*Belge metni*:
────────────────────────────────────────
Derinin altında hayat veya bedende kaybolmak
Eva Baltasar’ın, Can Yayınları tarafından, Emrah İmre çevirisiyle basılan 'Permafrost' adlı romanı, daha çok şair kimliğiyle tanınan yazarın ilk romanı. Metnin hikayesini kısaca ifade etmek gerekirse, bedeninin ve kendi benliğinin içinde kaybolmak isteyen ancak yaşamın, toplumsal kodların bireye yüklediği sorumluluklar nedeniyle bu çabası aksayan böylece, sıkışan, hayatta kalmak için sürekli strateji geliştirmek zorunda kalan, yabancılaşan bir kadın hikayesiyle karşılaştığımızı söyleyebiliriz.
Bireyin toplum içinde varlık gösterebilmesi için katıldığı gruba uyum sağlaması, sağlayamadığında da parçalanmış bir benlikle varlık çabası vermesi gerekir. Bu nedenle uyumsuz kişi, hayatta kalmak için farklı stratejiler geliştirmek zorunda kalır. Çünkü özne bir şekilde onaylanmak, kendisini bulunduğu yere ait hissetmek ister. Bunu başaramadığında, olduğu şey ile dayatılan arasındaki gerilim, sıkıntılı bir varlık durumu ortaya çıkarır bu da kişiyi içine dönük bir yaşama itebilir.
────────────────────────────────────────
*Verilen kayıtlar*:
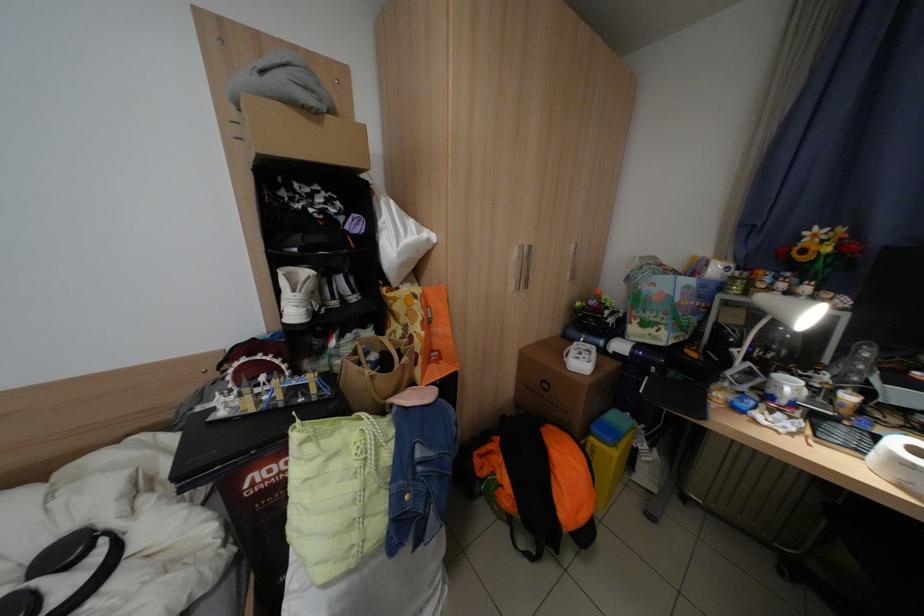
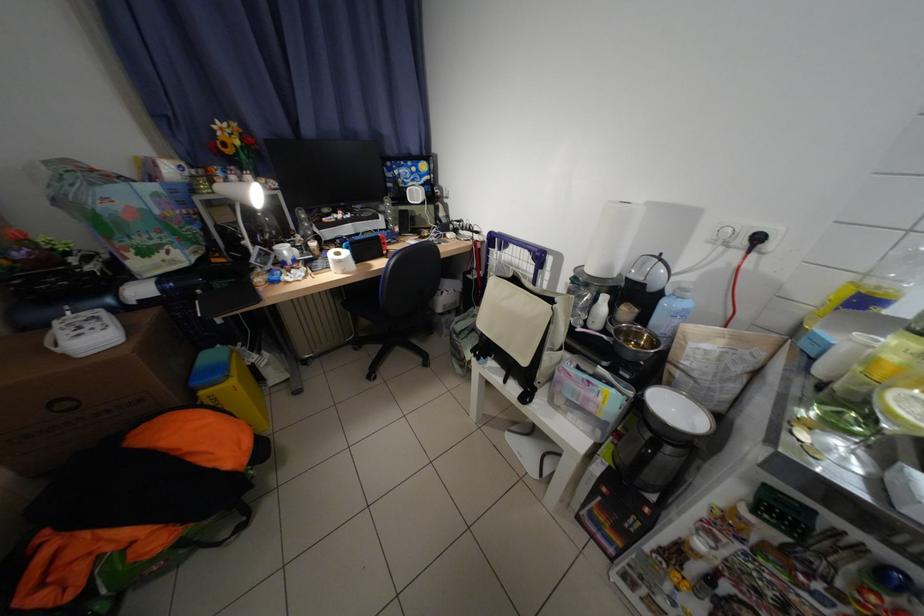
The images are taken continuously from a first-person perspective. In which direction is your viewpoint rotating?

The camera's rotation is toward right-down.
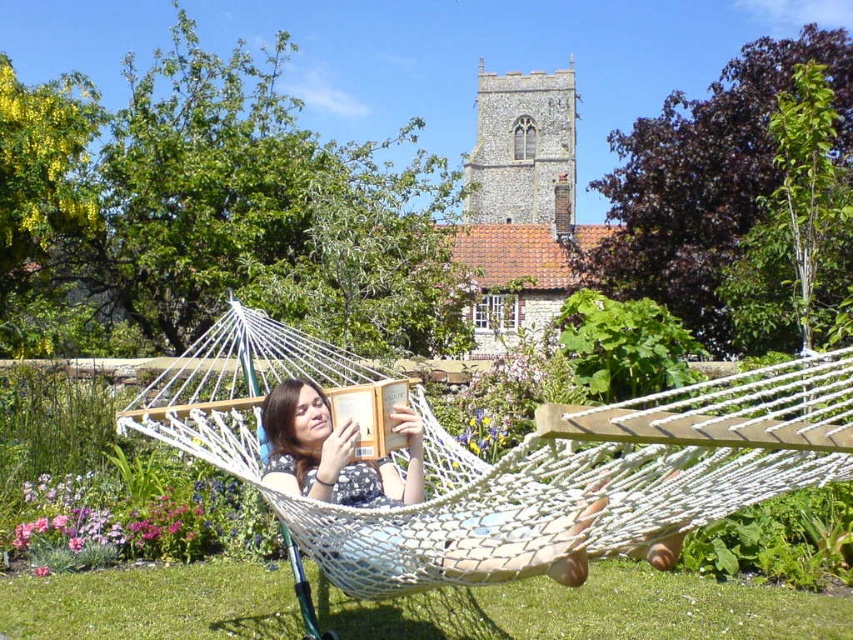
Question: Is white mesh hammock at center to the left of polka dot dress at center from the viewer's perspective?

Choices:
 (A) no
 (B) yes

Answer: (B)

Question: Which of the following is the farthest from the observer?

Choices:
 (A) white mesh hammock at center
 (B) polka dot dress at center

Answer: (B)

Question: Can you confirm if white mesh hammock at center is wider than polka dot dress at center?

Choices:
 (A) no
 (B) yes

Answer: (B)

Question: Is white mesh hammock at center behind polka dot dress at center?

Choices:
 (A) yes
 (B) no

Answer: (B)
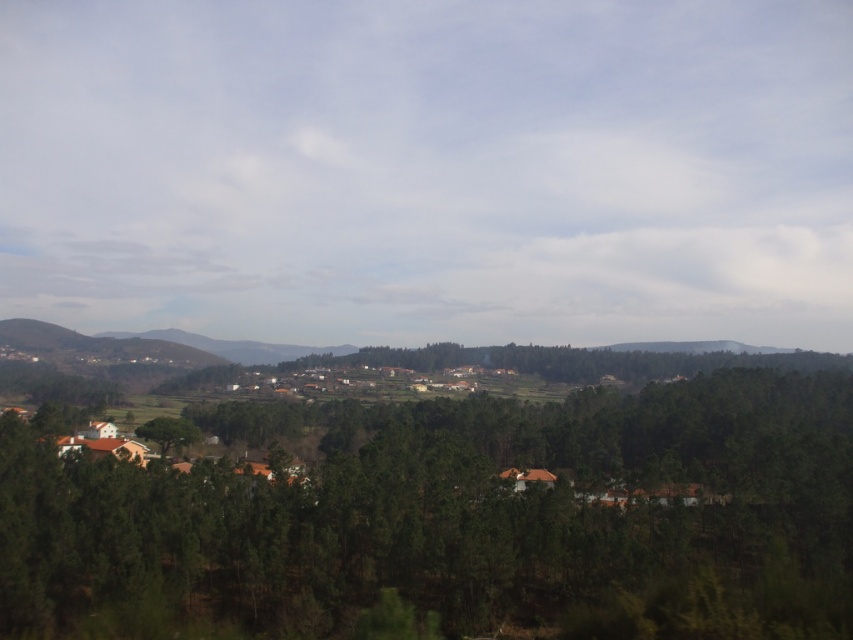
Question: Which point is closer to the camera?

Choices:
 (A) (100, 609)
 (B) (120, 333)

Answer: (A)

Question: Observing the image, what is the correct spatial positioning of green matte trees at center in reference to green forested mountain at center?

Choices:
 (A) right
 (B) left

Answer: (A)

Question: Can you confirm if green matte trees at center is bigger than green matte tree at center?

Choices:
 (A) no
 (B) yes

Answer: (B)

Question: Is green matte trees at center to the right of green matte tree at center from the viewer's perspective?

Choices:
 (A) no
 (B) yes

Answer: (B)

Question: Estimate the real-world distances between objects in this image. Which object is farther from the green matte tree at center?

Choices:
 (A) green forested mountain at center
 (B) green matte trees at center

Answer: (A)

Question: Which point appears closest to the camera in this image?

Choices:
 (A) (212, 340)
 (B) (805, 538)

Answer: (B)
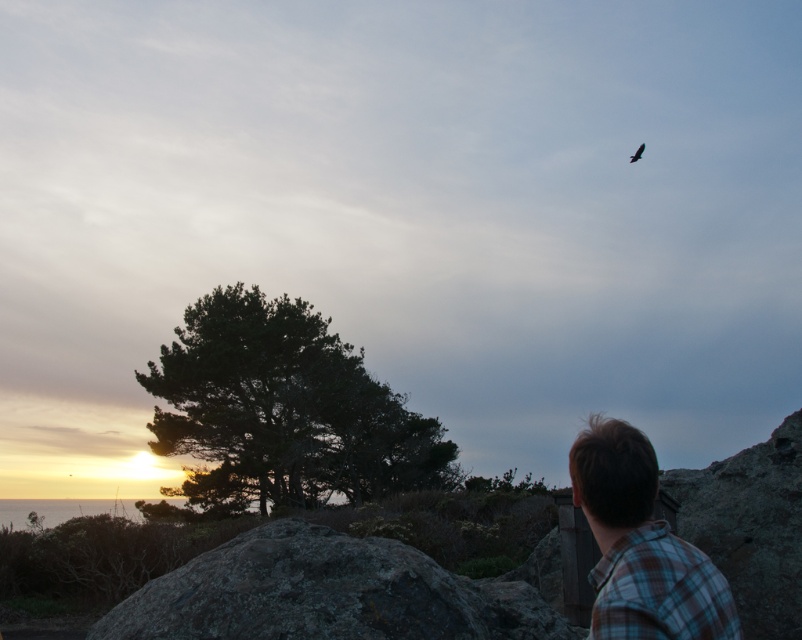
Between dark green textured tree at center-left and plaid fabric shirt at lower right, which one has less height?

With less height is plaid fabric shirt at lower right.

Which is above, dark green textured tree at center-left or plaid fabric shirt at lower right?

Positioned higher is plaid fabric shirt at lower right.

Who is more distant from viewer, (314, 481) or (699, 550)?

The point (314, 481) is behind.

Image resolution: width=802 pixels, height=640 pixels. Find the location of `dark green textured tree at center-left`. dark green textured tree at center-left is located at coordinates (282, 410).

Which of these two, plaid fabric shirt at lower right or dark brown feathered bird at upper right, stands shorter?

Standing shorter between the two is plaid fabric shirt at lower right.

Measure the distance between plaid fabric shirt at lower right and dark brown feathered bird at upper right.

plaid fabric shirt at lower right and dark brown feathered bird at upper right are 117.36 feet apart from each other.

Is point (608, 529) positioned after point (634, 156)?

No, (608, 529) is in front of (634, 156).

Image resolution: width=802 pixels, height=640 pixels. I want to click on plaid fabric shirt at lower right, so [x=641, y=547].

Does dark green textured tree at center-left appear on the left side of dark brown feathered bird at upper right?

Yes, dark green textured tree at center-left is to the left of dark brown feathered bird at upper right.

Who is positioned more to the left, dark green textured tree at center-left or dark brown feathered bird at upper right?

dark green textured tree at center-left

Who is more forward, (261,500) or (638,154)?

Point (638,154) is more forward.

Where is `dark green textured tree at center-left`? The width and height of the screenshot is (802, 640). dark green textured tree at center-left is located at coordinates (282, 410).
────────────────────────────────────────
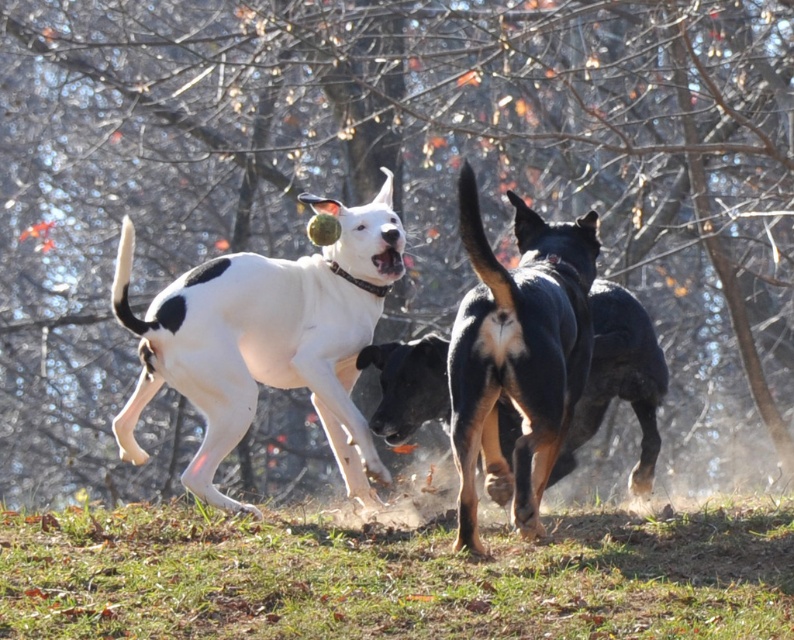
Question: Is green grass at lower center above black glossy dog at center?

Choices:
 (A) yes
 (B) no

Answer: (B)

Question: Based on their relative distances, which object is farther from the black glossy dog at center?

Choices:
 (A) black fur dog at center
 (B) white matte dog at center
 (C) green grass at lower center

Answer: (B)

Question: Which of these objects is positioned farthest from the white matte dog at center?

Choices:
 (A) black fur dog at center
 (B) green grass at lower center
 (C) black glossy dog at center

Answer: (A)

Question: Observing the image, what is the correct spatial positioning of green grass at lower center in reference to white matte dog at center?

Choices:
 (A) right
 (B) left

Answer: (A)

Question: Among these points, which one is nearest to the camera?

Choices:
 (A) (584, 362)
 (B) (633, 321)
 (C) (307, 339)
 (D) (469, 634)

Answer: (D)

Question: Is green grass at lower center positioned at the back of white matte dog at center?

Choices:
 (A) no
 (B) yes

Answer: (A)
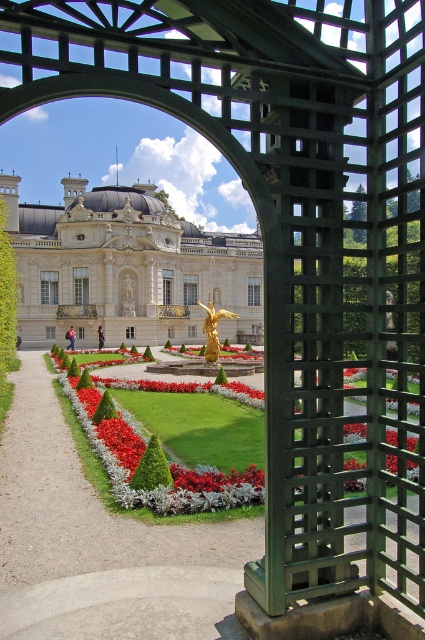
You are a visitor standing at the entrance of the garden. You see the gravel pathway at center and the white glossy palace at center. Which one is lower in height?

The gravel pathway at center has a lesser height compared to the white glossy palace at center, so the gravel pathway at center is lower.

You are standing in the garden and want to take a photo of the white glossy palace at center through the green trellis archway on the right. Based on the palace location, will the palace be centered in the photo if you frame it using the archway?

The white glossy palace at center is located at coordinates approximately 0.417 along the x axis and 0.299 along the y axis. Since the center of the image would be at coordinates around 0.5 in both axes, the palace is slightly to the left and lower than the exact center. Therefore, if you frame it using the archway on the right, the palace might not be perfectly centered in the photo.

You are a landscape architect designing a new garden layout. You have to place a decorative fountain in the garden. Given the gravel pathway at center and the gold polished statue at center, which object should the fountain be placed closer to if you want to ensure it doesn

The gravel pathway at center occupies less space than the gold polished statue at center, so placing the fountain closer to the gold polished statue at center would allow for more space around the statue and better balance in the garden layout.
────────────────────────────────────────
*Yapılacaklar*:
1) Permafrost yazısına göre aşağıdaki soruları yanıtlayın:
(a) Roman kimin çevirisiyle basılmış?
(b) Yazar daha çok hangi kimliğiyle tanınıyor?
(c) Uyumsuz kişi hayatta kalmak için ne yapmak zorunda kalır?
2) Aşağıdaki ifadeler Permafrost yazısıyla örtüşüyor mu? Her biri için evet ya da hayır deyin ve kararı belirleyen sözleri yazıdan aynen aktarın.
(a) Permafrost, yazarın ilk romanıdır.
(b) Yazıya göre özne onaylanmak istemez.
(c) Roman bir erkeğin hikayesini anlatır.
3) Permafrost yazısını son cümlesinden sonra devam ettirin.

*Görevlere göre yanıtlar*:
1)
(a) Emrah İmre'nin çevirisiyle.
(b) Şair kimliğiyle.
(c) Farklı stratejiler geliştirmek zorunda kalır.

2)
(a) Evet: "daha çok şair kimliğiyle tanınan yazarın ilk romanı"
(b) Hayır: "Çünkü özne bir şekilde onaylanmak, kendisini bulunduğu yere ait hissetmek ister."
(c) Hayır: "yabancılaşan bir kadın hikayesiyle karşılaştığımızı söyleyebiliriz"

3)
Eva Baltasar’ın 'Permafrost' adlı metni de bize bu bahsettiklerimizi karakteri üzerinden düşündürüyor. Metin boyunca toplumla kendisi arasında kalan bu nedenle de bedeninin içinde kaybolmaya çalışan bir anlatıcıyla karşılaşıyoruz.
PERMAFROST
Permafrost, sürekli donmuş halde bulunan toprak yüzeyi olarak tanımlanıyor. Baltasar’ın metnini okurken anlatıcıyla bu başlık arasındaki bağlantının anlamını düşündüm çünkü metinde bu kelimeyi çağrıştıran cümleler, bana kalırsa başlığı, kitabın anlatıcısının bedeniyle kurduğu ilişkiyle birlikte düşünmeye izin veriyor. Kitapta, bedeninin sınırlarını sürekli zorlayan, derisinin altında başka bir yaşam tahayyül eden, iş, aile, evlilik gibi toplumsalın alanıyla kesişen durumlarla sorunlu bu nedenle de isyankâr bir karakterle karşılaşıyoruz. Tüm bunlar anlatıcıyı kendisini en rahat hissettiği yer olarak gördüğü bedeninin içinde bir yaşama hapsediyor. Bu durumu permafrost kelimesinin anlamıyla birlikte düşünürsek burada bedeni, onu dışarının neminden, güneşinden koruyan bir yüzey olarak hayal edebiliriz. Ayrıca, anlatıcı açısından onu dünyanın kaygılarına karşı gözeten bir kap gibi tahayyül edilebilir bu çünkü onun için beden, korunaklı bir sığınak.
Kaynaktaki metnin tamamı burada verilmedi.